日本通運/19年3月期2Qは半期1兆円超え、最高益更新
日本通運(本社・東京都港区、齋藤充社長)の2019年3月期第2四半期の連結業績は、売上高が前年同期比8・8%増の1兆403億3500万円、営業利益が5・6%増の340億2300万円、経常利益が9・6%増の377億8700万円、純利益が8・7%増の234億4800万円となり、いずれも過去最高値を更新した。国内では自然災害の多発による影響があったものの、日本発の航空輸出需要の好調などが牽引したほか、海外各地域セグメントも増収となった。10月31日に本社で会見した竹津久雄副社長は「上期として初の売上高1兆円を達成し、年間での2兆円が現実的となってきた。国内では度重なる自然災害があったものの、影響を最小限にとどめることができた」と述べた。
期中に発生した西日本豪雨、台風21号などの自然災害による直接的な影響額は、売上高で63億円、営業利益で20億円のマイナス影響があった。また、燃油単価上昇で18億3000万円のコストアップとなった。一方、為替によるプラスの影響が売上高で26億3000万円、営業利益で1億円あった。

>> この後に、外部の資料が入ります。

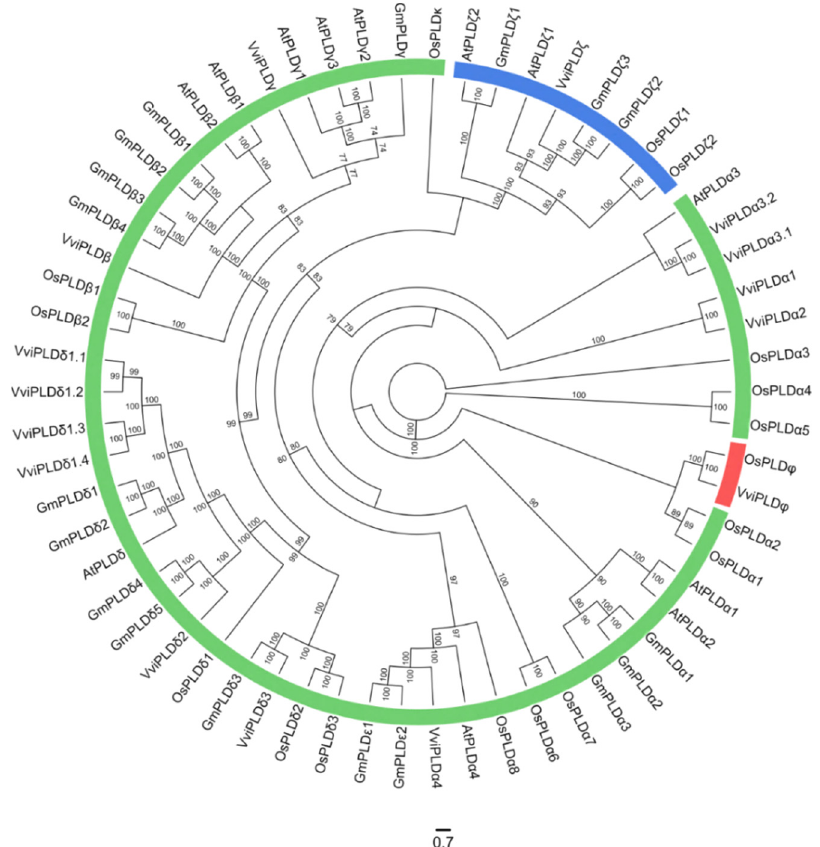
Figure 2. Maximum likelihood phylogenetic tree based on 62 Phospholipases D proteins from Arabidopsis thaliana (At), Oriza sativa (Os), Glycine max (Gm) and Vitis vinifera (Vvi). Different groups are represented by different colours: C2-PLD in green, PXPH-PLD in blue and SP-PLD in red. The numbers above the branches show bootstrap values. The scale bar represents the number of estimated changes per branch length.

日本セグメントでは自動車・電子部品を中心に航空輸出が伸長。また、国内複合事業も東・名・大が堅調に推移し、利益改善が進んだ。海外各地域はすべての地域で増収となったが、米州と欧州では反動減などにより減益だった。このほか、物流サポート事業は、日通商事の石油・LPガスの販売単価が上昇したことなどで大幅な増収増益となった。

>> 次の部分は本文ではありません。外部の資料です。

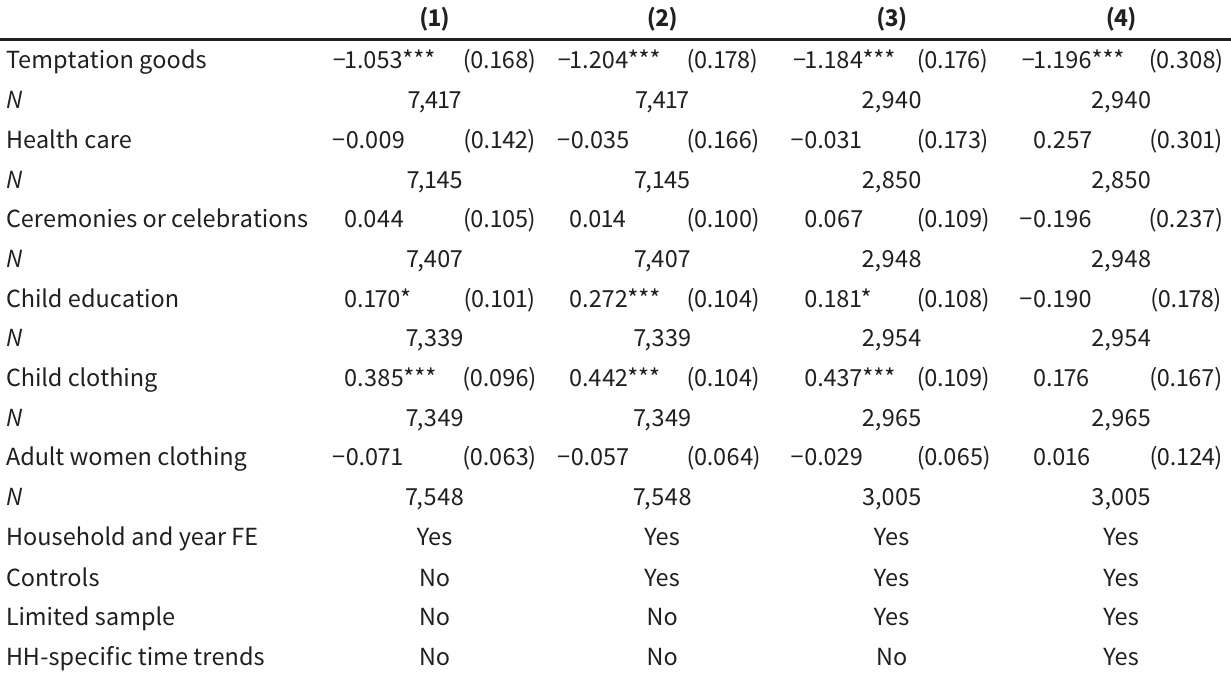
Shifts in expenditures ( asinh ) as the husband’s migrant status changes (1) (2) (3) (4) Temptation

通期業績は、売上高2兆1100億円(前期比5・7%増)、営業利益770億円(9・6%増)、経常利益810億円(8・9%増)、当期純利益450億円(588・7%増)を予想。航空貨物需要が引き続き好調に推移していることから、売上高を期初の予想値から300億円上方修正したが、利益については、人件費や外注費の高止まりや燃油費の高騰が続いていることから据え置いた。
現中計の利益目標を達成へ
今期は中期経営計画の最終年度に当たるが、売上高については目標値の2兆1500億円には若干届かないものの、営業利益と当期純利益については目標値である750億円、450億円を達成する見通し。また、国際関連事業売上高は年間8600億円を目標にしているが、上期の売上高は4013億円となり、全売上高に占める比率は38・6%で前年同期から1・5pt上昇した。
運賃・料金の改定目標を120億円に引上げ
会見で竹津副社長は、顧客との運賃・料金の改定交渉が当初の計画を上回るペースで進捗していることを明らかにした。同社では今期、年間80億円の改定効果を目標にしていたが、「上期で55億円の効果があったことから、通年での目標を120億円に引き上げた。人件費や外注費、燃油費の高騰に対応したもので、すべてが当社に残るものではない。運賃・料金の改定については、引き続き地道に交渉を続けていく」と述べた。
また、年末・年度末の繁忙期の対応について「人手不足の深刻度が増す中で、自然災害による影響からトラック運賃が極端に上昇している。これが年末繁忙期に向けて災害前のレベルに戻るのか、多少戻ったとしても昨年の年末より高止まりするのか読み切れない面がある」とした上で、「これからも外注費は上がり続ける時代になる。お客様にご負担をお願いする一方で、営業系・事務系社員の生産性を上げる取り組みも必要になる。繁忙期については、すべての依頼に対応できるほどの戦力は調達できないと思う」と述べた。